→ **Text section**:

----

Not Your Friends

Catherine Horiuchi, 12:59 pm ET

FINANCIAL FIRMS spend heavily on marketing to create a friendly, customer-first impression. But these firms aren’t your friends, at least not in the ordinary sense of the word. They make their money, fairly and legally, by providing specific services to customers.

Friendliness at a retail level keeps your capital in place, where it works for the firm’s benefit. Every once in a while, I see language that clearly expresses what they want from our “relationship.” These communications help me review where I do business, and why. Consider two examples from a single day online.

First, “check your spending power” appeared on a web page when I was paying off this month’s credit card charges. It encouraged paying the minimum required, with the number highlighted on the page. But that, of course, would trigger steep financing charges.

The site’s other suggestion: Run up my credit card balance closer to its current limit. That might completely derail my financial plans. For most people, our spending superpower lies in paying off the balance in full each month.

----

→ **Work request 1**: For the article above on financial firms, decide whether each statement agrees with it. Answer yes or no for (a), (b) and (c), and quote the deciding words of the article for each. (a) Financial firms make their money illegally. (b) The phrase "check your spending power" appeared while credit card charges were being paid off. (c) The web page highlighted the amount needed to pay the balance in full.
→ **Work request 2**: According to the article above on financial firms, where does the spending superpower of most people lie?

----

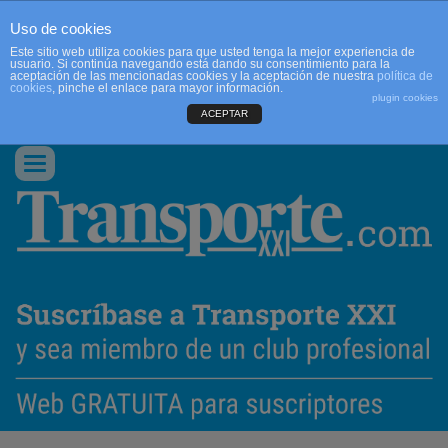
Uso de cookies
Este sitio web utiliza cookies para que usted tenga la mejor experiencia de
usuario. Si continúa navegando está dando su consentimiento para la
aceptación de las mencionadas cookies y la aceptación de nuestra
política de
cookies
, pinche el enlace para mayor información.
plugin cookies
ACEPTAR
QUIENES SOMOS
CONTACTO
PUBLICIDAD
ACCEDER
Conmutar
navegación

----

→ **Reply 1**:
(a) No: "They make their money, fairly and legally, by providing specific services to customers."
(b) Yes: "“check your spending power” appeared on a web page when I was paying off this month’s credit card charges."
(c) No: "It encouraged paying the minimum required, with the number highlighted on the page."

→ **Reply 2**: It lies in paying off the credit card balance in full each month.